Genetic models for connective tissue disease, scarring and fibrosis

When vital organs are damaged in disease this results in the development of scar tissue. When the scar is excessive or disporportionate this can itself worsen organ function, a process termed fibrosis. Fibrosis is a result of altered or abnormal healing processes and is a common factor in many common diseases. Less common disorders such as scleroderma (also called systemic sclerosis) cause fibrois in multiple organs including the skin, lungs, heart and blood vessels. We have developed, for the first time, models of fibrotic disease that can be used to study the development and consequences of fibrosis in the skin and internal organs. Through understanding these models, it is very likely that better methods for assessment and treating fibrosis will emerge.
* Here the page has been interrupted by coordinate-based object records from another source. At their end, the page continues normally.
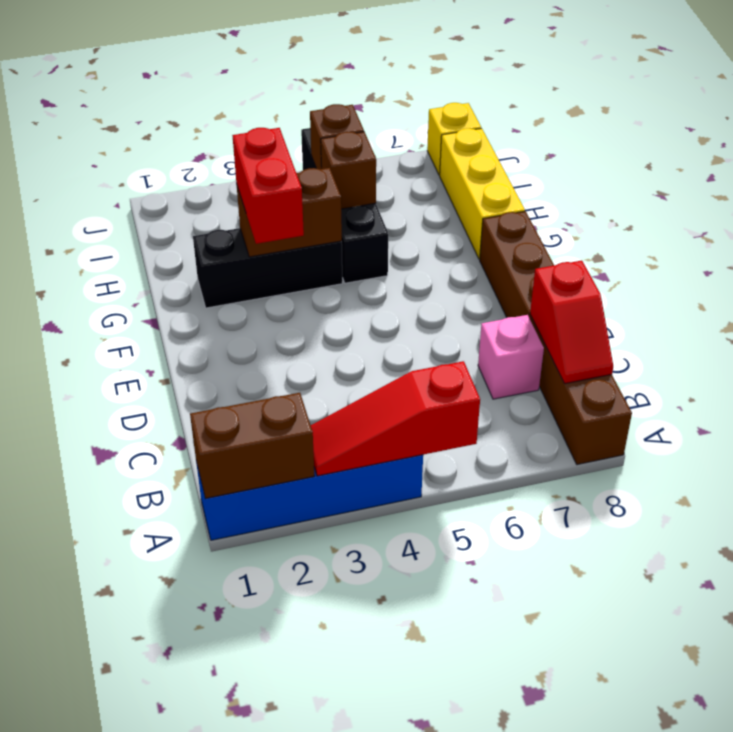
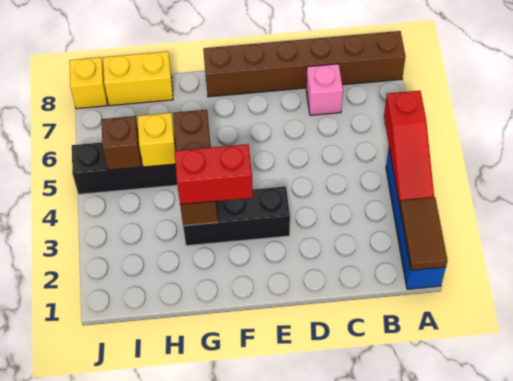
brown 1x2 brick [190,393,314,499] -> brown 1x2 tile [400,197,448,270]
red 1x2 slope [530,261,613,384] -> none
black 1x3 brick [193,228,342,308] -> black 1x3 brick turned to [183,186,290,246]
brown 1x2 brick [237,168,342,257] -> brown 1x3 brick [173,110,218,226]
yellow 1x3 brick [440,128,525,259] -> yellow 1x2 brick [103,51,173,106]
brown 1x1 brick [321,132,376,209] -> yellow 1x1 brick [137,113,176,167]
Fibrosis occurs due to excessive or inappropriate deposition of extracellular matrix in affected tissues. Systemic sclerosis is an uncommon rheumatic disease in which susceptibility to skin and visceral fibrosis leads to high mortality and morbidity. Key fibrotic mediators have been identified in SSc, including TGFbeta and CTGF. It is likely that overactivity of these mediators, or their downstream pathways, underlies the development of fibrosis in SSc and that this may also be relevant to other forms of fibrotic disease. We have developed 3 unique mouse models of fibrotic disease that recapitulate cardinal features of SSc including skin and lung fibrosis and vasculopathy. We will use these models to extend and validate molecular and imaging strategies that complement those used in human disease. The first model uses fibroblast-specific expression of a non-signalling type II TGFbeta receptor to increase constitutive TGFbeta activity in connective tissue in a ligand-dependent fashion. This leads to skin fibrosis and increased susceptibility to lung injury. The second mouse strain permits conditional fibroblast-specific high level activation of TGFbeta signalling that is ligand independent. A Cre-Lox strategy is used for fibroblast specific expression of a constitutively active mutant type I TGFbeta receptor. This strain develops marked skin and vascular fibrosis. A hallmark of both of these mouse stains is upregulation of CTGF. In the third model we have overexpressed CTGF in fibroblasts and again observe a severe skin fibrosis.
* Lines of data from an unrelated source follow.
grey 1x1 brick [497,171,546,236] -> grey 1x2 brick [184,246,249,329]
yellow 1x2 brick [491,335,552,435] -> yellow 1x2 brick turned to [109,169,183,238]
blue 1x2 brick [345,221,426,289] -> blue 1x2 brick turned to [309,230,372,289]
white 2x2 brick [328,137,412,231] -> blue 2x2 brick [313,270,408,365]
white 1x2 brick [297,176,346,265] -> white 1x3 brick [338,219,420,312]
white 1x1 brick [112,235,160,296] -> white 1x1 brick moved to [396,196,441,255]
Together these complementary strains will be used to explore development of SSc associated autoantibodies and to ask whether the gene and protein expression in affected mouse organs replicates that of human SSc. A comparison of markers from these mouse models with those from scleroderma patients should increase our understanding of the diverse disease phenotypes of human scleroderma. In addition we will translate recent clinical advances in SSc assessment into these mouse strains, including novel imaging modalities, to provide a platform for future testing of targeted anti-fibrotic therapies.